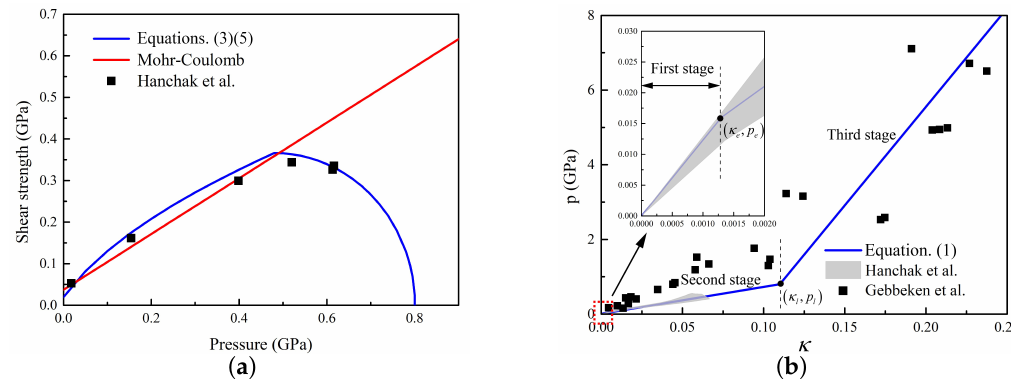
Figure 4. Experimental data and calibrated constitutive laws: ( a ) yield criterion[11,39]; and ( b ) equation of state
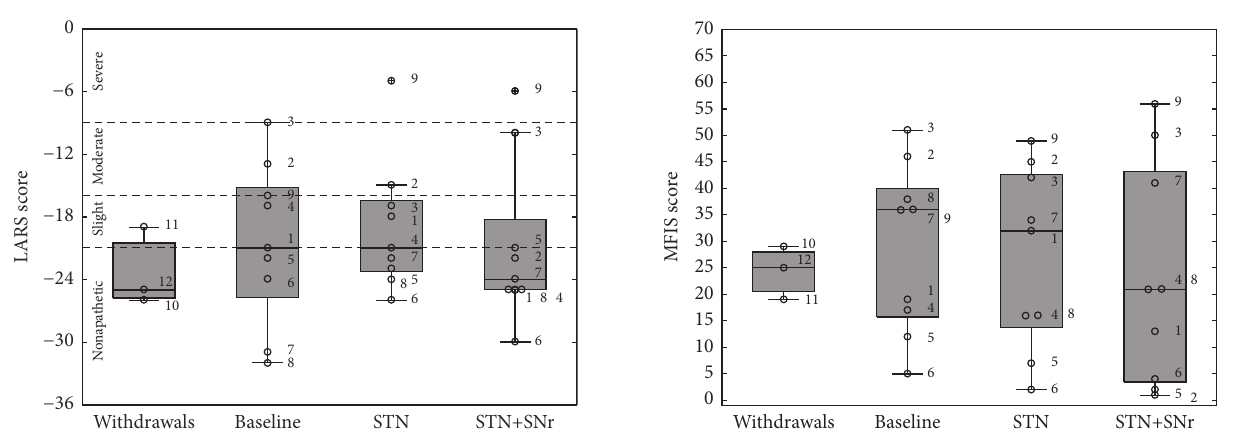
Figure 5: Boxplots of MFIS scores: the box plot depicted on the left represents the baseline values of the three patients who withdrew. The other three box plots represent the values of the 9 PD patients who have completed the study at the three experimental time points: (1) baseline, (2) STN alone, and (3) combined STN+SNr-DBS. The numbered circles represent the single patients as listed in Table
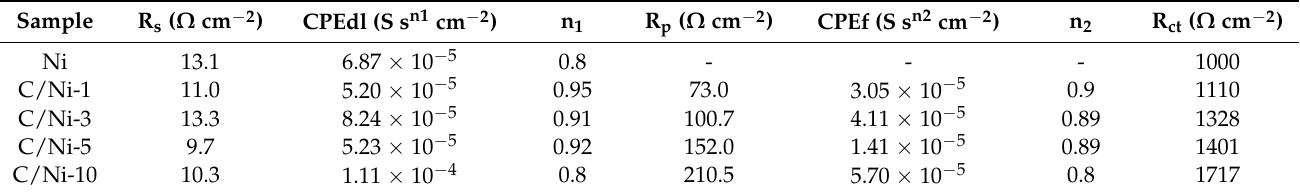
Figure 6. ( a ) EIS plots and fitted curves; Equivalent circuit of ( b ) bare Ni and ( c ) the coated Ni samples. Table 2. Values of fitted elements in equivalent circuits.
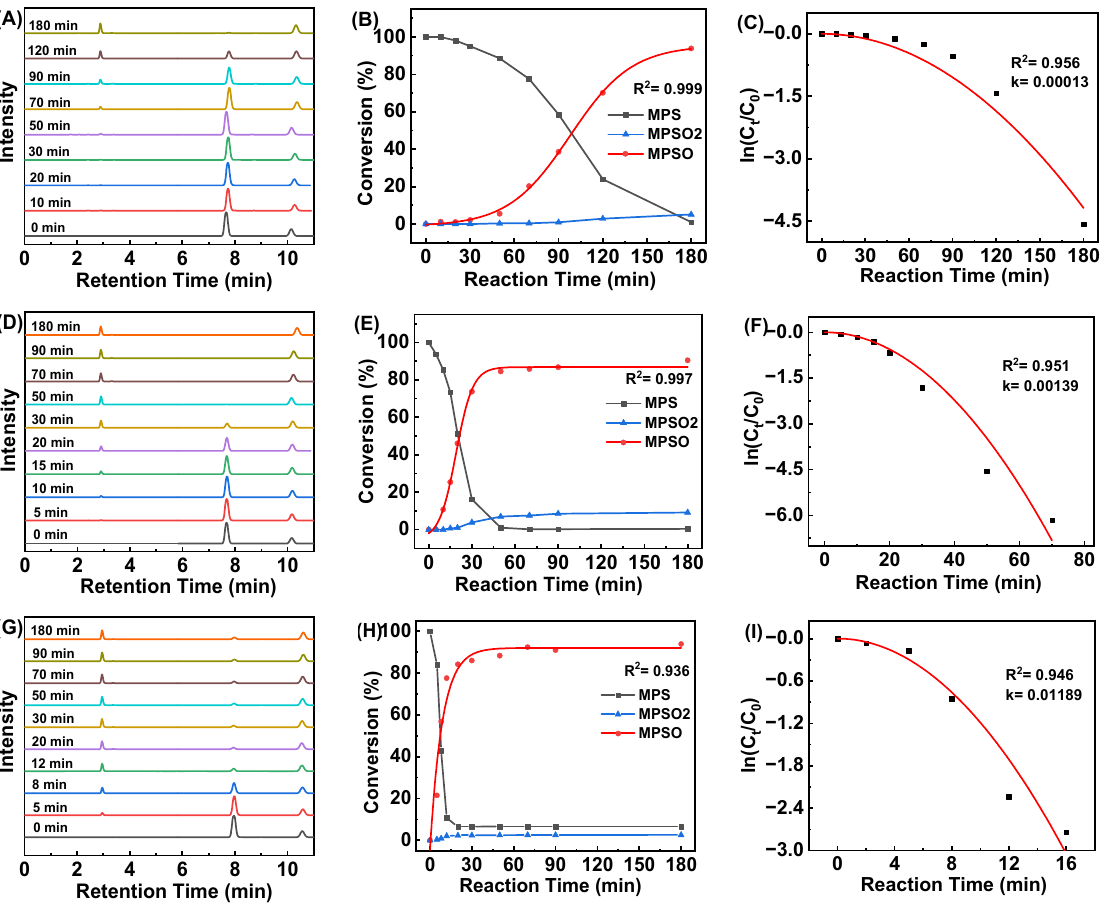
Figure 4. HPLC, conversion, and kinetics curves during the catalytic oxidation of MPS by 1/400 eq of HCCP-V and 1.2 eq of H 2 O 2 at different temperatures: ( A – C ) 25 °C, ( D – F ) 40 °C, and ( G – I ) 55 °C. Naphthalene with a retention time of 10.2 min was used as an internal standard.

● **Description of the task**
Please copy the data above exactly, omitting the pictures.

● **Response below**
Figure 4. Experimental data and calibrated constitutive laws: ( a ) yield criterion[11,39]; and ( b ) equation of state
Figure 5: Boxplots of MFIS scores: the box plot depicted on the left represents the baseline values of the three patients who withdrew. The other three box plots represent the values of the 9 PD patients who have completed the study at the three experimental time points: (1) baseline, (2) STN alone, and (3) combined STN+SNr-DBS. The numbered circles represent the single patients as listed in Table
Figure 6. ( a ) EIS plots and fitted curves; Equivalent circuit of ( b ) bare Ni and ( c ) the coated Ni samples. Table 2. Values of fitted elements in equivalent circuits.
Figure 4. HPLC, conversion, and kinetics curves during the catalytic oxidation of MPS by 1/400 eq of HCCP-V and 1.2 eq of H 2 O 2 at different temperatures: ( A – C ) 25 °C, ( D – F ) 40 °C, and ( G – I ) 55 °C. Naphthalene with a retention time of 10.2 min was used as an internal standard.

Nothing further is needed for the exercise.